Typeset version of the proof (using Typst):

https://ds26gte.github.io/notes/mulreg.pdf

blerner commented 3 weeks ago

@ds26gte , is it mathematically correct to say that the multiple-regression you implemented is https://en.wikipedia.org/wiki/Ordinary_least_squares#Matrix/vector_formulation, and you're trying to solve ${\displaystyle \mathbf {X} {\boldsymbol {\beta }}=\mathbf {y}}$ by computing $\displaystyle {\hat {\boldsymbol {\beta }}}=\left(\mathbf {X} ^{{T} }\mathbf {X} \right)^{-1}\mathbf {X} ^{{T} }\mathbf {y}$ which minimizes the error $\displaystyle S({\boldsymbol {\beta }})=|\mathbf {y} -\mathbf {X} {\boldsymbol {\beta }}|^{2}$?

If so, is it further mathematically correct to say that you're implementing semantically the same computation as https://en.wikipedia.org/wiki/QR_decomposition#Using_for_solution_to_linear_inverse_problems for the over-determined case? That is, find a solution ${\displaystyle {\hat {\mathbf {x} }}}$ to the problem ${\displaystyle A\mathbf {x} =\mathbf {b} }$ which minimizes the norm ${\displaystyle \left|A{\hat {\mathbf {x} }}-\mathbf {b} \right|}$? (There's a square in the first that isn't in the second, but minimizing the norm should minimize the square of the norm too...)

I ask because the tentative matrix library I'm finishing includes QR-decomposition and a method that purports to solve least-squares, and while I don't entirely understand the math in it, if it's equivalent to the work you've got here (while also being more general), that'll be good to know...

ds26gte commented 3 weeks ago

I can confirm I'm doing exactly what you stated in your first paragraph. (The X matrix in our case is not just rows of the given x-inputs, but tacks on a 1 in front, because we want our B to provide coefficients not just for each x but also for the y-intercept. But that doesn't affect the correctness of the matrix equation you mentioned.)

The calculations in the second paragraph are, TBH, too complicated for me to follow. I'll take it on faith that it minimizes the norm, but I am not sure that minimizing the norm is identical to minimizing the least squares. (It could well be. If you point me to a proof, I'm convinced. I fear, however, that this is like comparing variability based on mean of abs differences with one based on root mean squares, which are not equal.) In any case, it provides a solution. The predictor function is obviously intentionally a heuristic, and thus may allow some wiggle room as to what it could be.

ds26gte commented 3 weeks ago

P.S. Also, a minor point in case it is puzzling: In your formulation you have X B = Y, whereas I have Y = B X, but all your rows are my columns and all your columns are my rows, so they're semantically identical.

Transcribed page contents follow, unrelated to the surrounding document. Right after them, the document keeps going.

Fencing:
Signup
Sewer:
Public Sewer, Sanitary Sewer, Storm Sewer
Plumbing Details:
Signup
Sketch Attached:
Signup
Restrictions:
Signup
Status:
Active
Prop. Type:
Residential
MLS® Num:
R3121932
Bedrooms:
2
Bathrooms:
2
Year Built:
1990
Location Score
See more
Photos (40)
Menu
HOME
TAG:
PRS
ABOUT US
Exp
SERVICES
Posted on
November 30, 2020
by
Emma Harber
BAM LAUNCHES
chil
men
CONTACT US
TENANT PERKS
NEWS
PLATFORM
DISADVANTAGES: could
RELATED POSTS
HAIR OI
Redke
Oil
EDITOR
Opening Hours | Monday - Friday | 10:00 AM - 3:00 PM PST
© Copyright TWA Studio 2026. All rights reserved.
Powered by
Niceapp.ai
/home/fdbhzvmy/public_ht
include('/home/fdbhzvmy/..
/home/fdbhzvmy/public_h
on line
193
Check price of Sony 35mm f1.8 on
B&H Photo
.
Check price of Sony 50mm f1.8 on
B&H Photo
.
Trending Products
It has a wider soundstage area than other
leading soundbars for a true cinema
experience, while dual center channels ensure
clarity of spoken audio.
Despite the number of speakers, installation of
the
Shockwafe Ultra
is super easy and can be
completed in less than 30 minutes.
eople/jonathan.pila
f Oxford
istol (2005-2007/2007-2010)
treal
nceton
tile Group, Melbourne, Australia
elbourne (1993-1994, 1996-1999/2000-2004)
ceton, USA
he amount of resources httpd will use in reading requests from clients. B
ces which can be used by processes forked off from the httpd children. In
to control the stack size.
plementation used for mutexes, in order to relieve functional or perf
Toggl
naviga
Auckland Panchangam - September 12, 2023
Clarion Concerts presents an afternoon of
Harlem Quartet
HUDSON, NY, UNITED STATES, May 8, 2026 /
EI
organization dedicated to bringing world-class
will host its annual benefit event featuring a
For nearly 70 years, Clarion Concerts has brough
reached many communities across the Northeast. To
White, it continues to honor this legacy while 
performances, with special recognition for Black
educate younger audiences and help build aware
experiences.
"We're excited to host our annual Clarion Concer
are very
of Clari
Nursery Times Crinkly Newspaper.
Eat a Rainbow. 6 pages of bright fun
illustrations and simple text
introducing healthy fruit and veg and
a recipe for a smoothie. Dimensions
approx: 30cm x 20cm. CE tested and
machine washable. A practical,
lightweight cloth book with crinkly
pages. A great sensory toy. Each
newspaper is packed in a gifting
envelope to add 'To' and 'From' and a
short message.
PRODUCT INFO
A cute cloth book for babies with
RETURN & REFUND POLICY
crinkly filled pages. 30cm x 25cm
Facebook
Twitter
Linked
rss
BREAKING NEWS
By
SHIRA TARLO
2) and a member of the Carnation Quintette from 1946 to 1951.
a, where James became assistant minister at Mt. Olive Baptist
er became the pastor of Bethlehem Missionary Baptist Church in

blerner commented 3 weeks ago

Joy: according to https://en.wikipedia.org/wiki/Overdetermined_system#Approximate_solutions, your approach solves $\min_{\mathbf x}\lVert A \mathbf x - \mathbf b \rVert$, without the squared norm, and my approach minimizes $| A x - b |^2$ with the square. And according to the other two links above, it's exactly the other way around!

https://math.stackexchange.com/a/4307382 claims

Note that any minimizer of the 2-norm (aka the Euclidean norm or p=2 norm) is also a minimizer of the square of the 2-norm, so finding a solution to $\lVert Ax-b\rVert_2^2=(Ax-b)^T(Ax-b)$ also solves the problem, as discussed above. which indicates that both approaches work... (But I'm not sure I'm convinced by the implication direction here, unless I'm misreading it.)

Honestly I don't recall enough of linear algebra to know the difference, so if one of y'all knows a math teacher who does, or who has a textbook on it (more reliable than wiki or stackexchange articles!), that would be really helpful...

schanzer commented 3 weeks ago

Speaking of Joy - I would email her. She's taught Algebra 2, AP Stats, and (I believe) calculus or precalculus.